● GIVEN TASK 1
In the source extract on material breach in outsourcing agreements, which recent case is named?
★ ★ ★ ★
A well-negotiated outsourcing agreement typically grants a customer the ability to terminate the arrangement without payment of any penalties in the event of a “material breach.” However, unless the agreement names specific events that constitute a material breach, that determination will be left to a court. While there are no “bright line” rules to assist a court in making its decision, some case law exists that offers customers guidance in navigating these murky waters.
In particular, the primary focus of a recent case, State of Indiana v. IBM,1 was whether or not the State of Indiana was properly entitled to terminate its agreement with IBM for material breach.
This article will explore some of the key points that can be gleaned from cases where material breach was a focus of the litigation and will culminate in some concepts and best practices that customers can implement to provide more predictability when evaluating whether a supplier materially breached an agreement.
What Constitutes a Material Breach?
★ ★ ★ ★
● GIVEN TASK 2
Write out the lines of the records from the one holding "collection date: 1918-02-19" through the end of the records, inclusive.

Stored items
★ ★ ★ ★
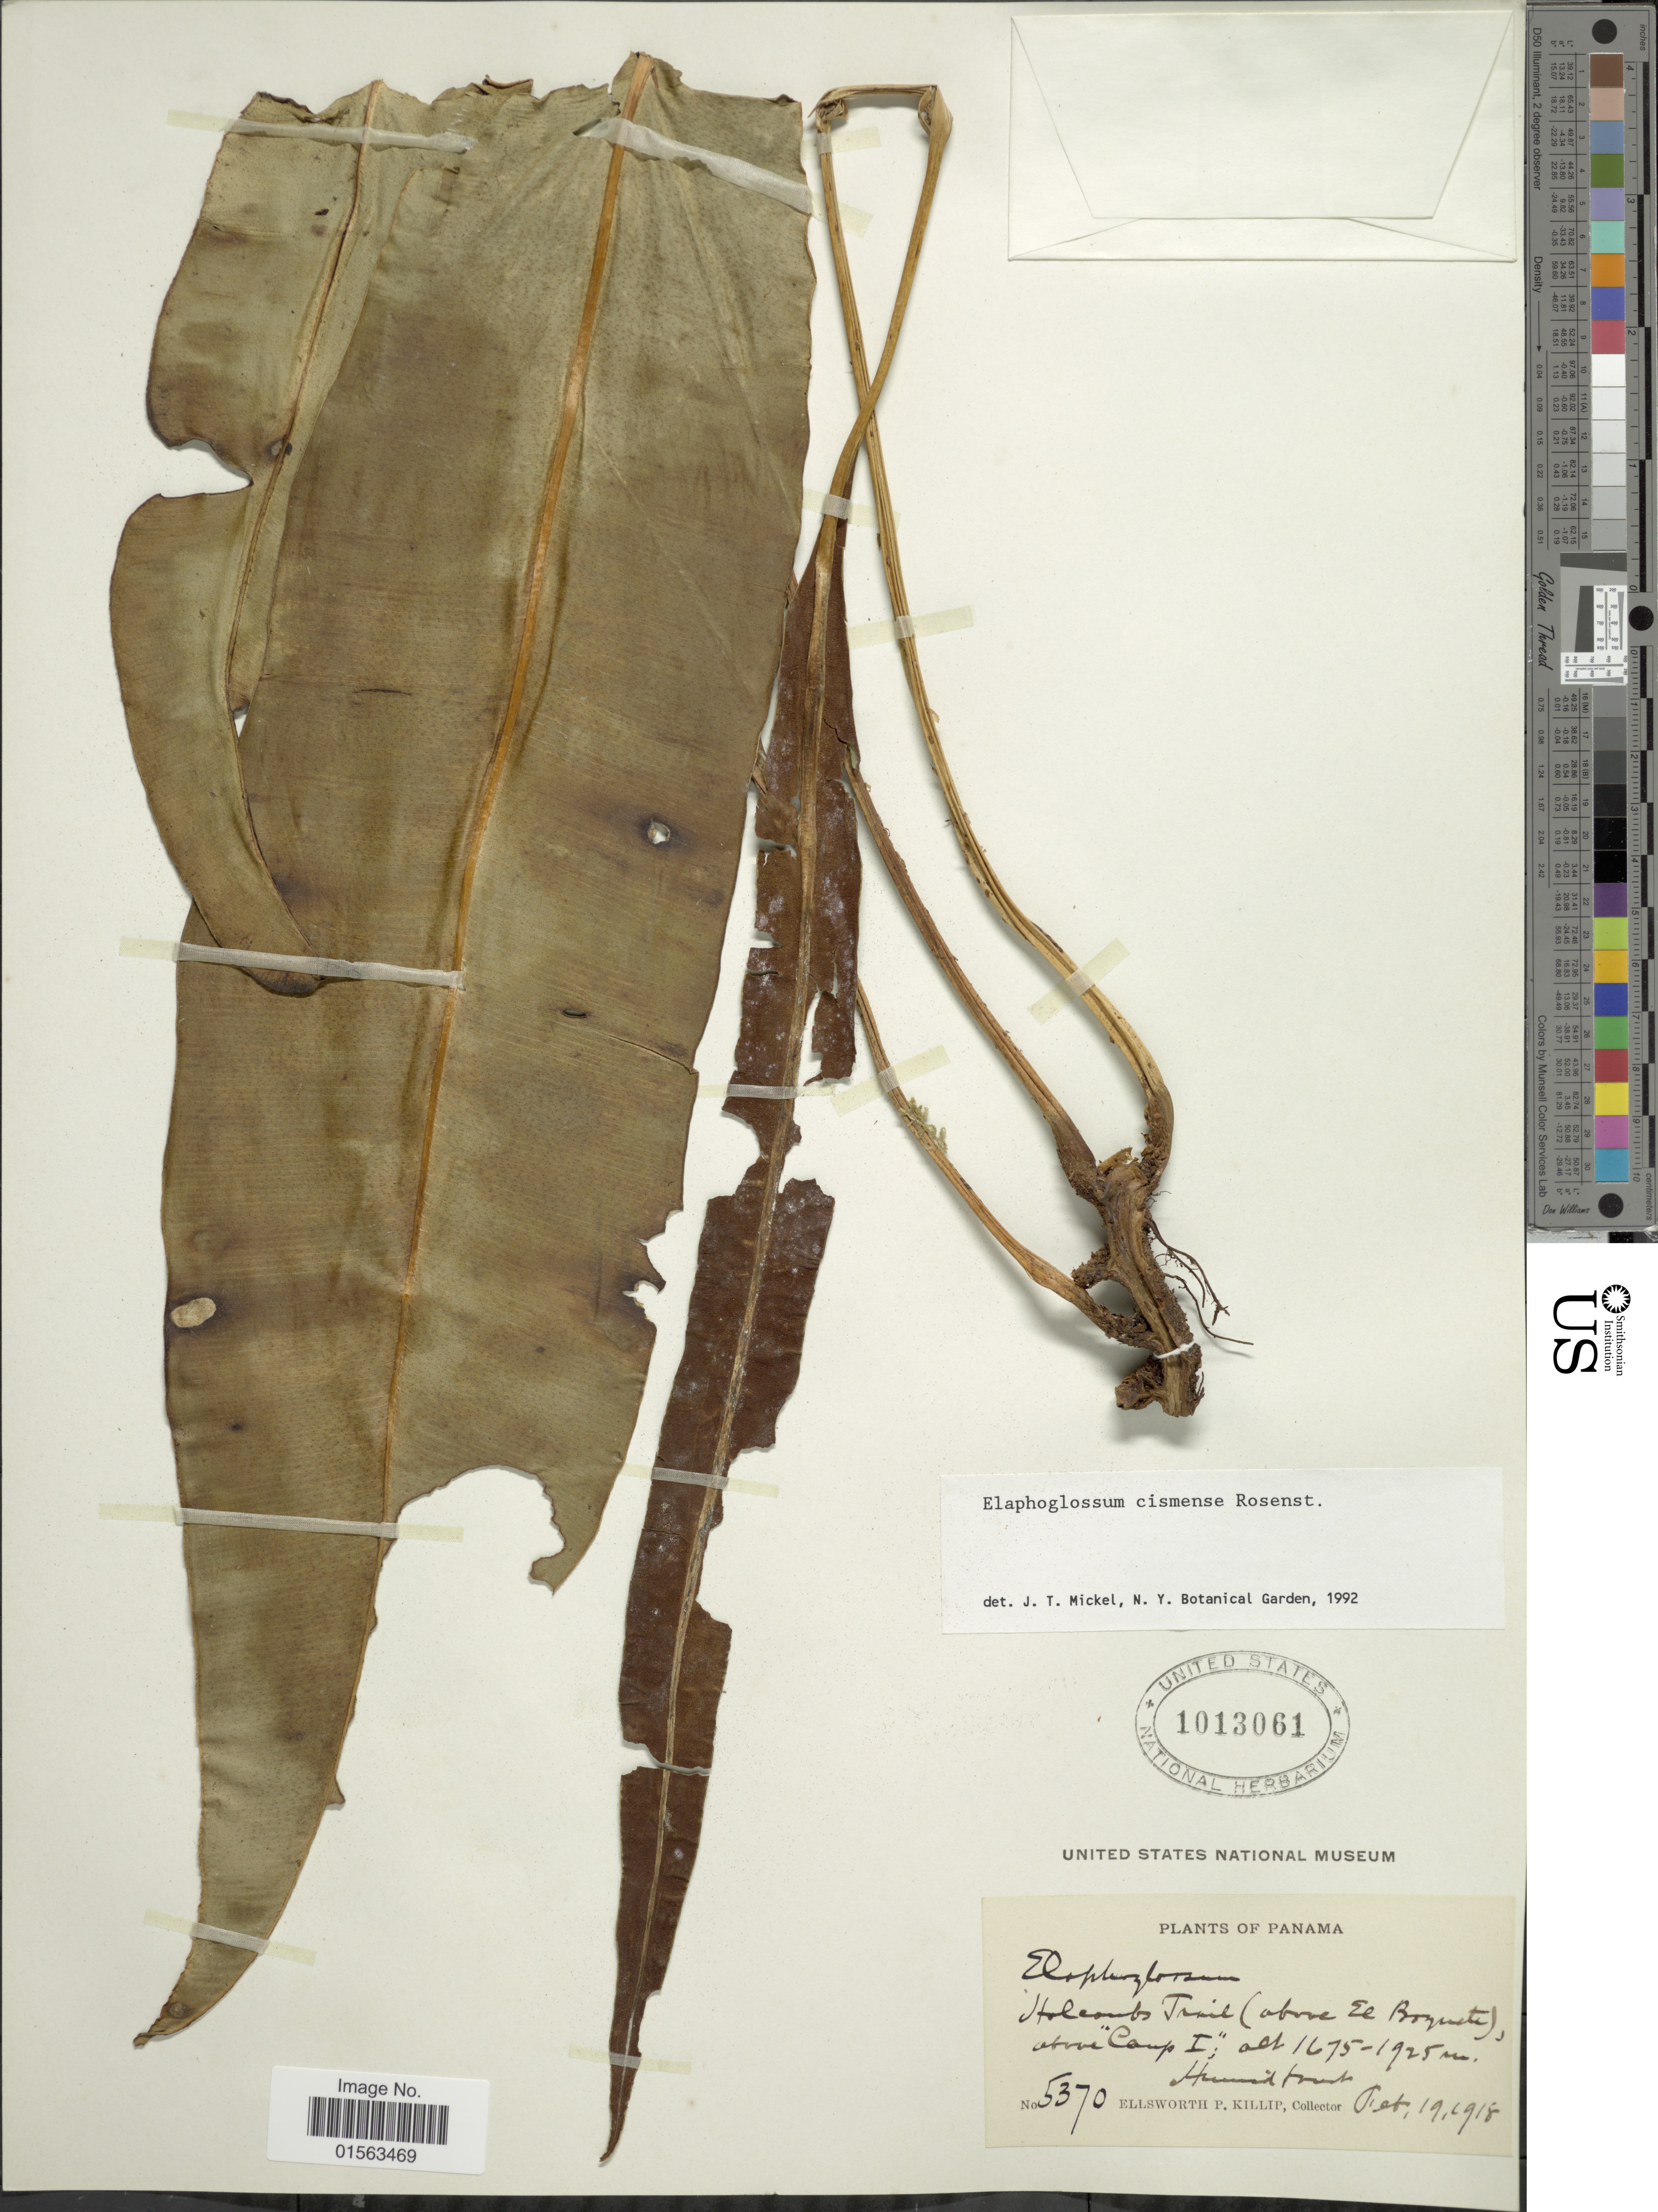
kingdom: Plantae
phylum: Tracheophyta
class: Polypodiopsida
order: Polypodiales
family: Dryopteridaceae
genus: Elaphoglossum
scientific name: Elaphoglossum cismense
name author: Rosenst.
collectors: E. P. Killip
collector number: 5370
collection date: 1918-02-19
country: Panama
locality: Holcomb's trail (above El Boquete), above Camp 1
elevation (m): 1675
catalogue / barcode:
★ ★ ★ ★
● WORKED SOLUTION 1
State of Indiana v. IBM.

● WORKED SOLUTION 2
collection date: 1918-02-19
country: Panama
locality: Holcomb's trail (above El Boquete), above Camp 1
elevation (m): 1675
catalogue / barcode:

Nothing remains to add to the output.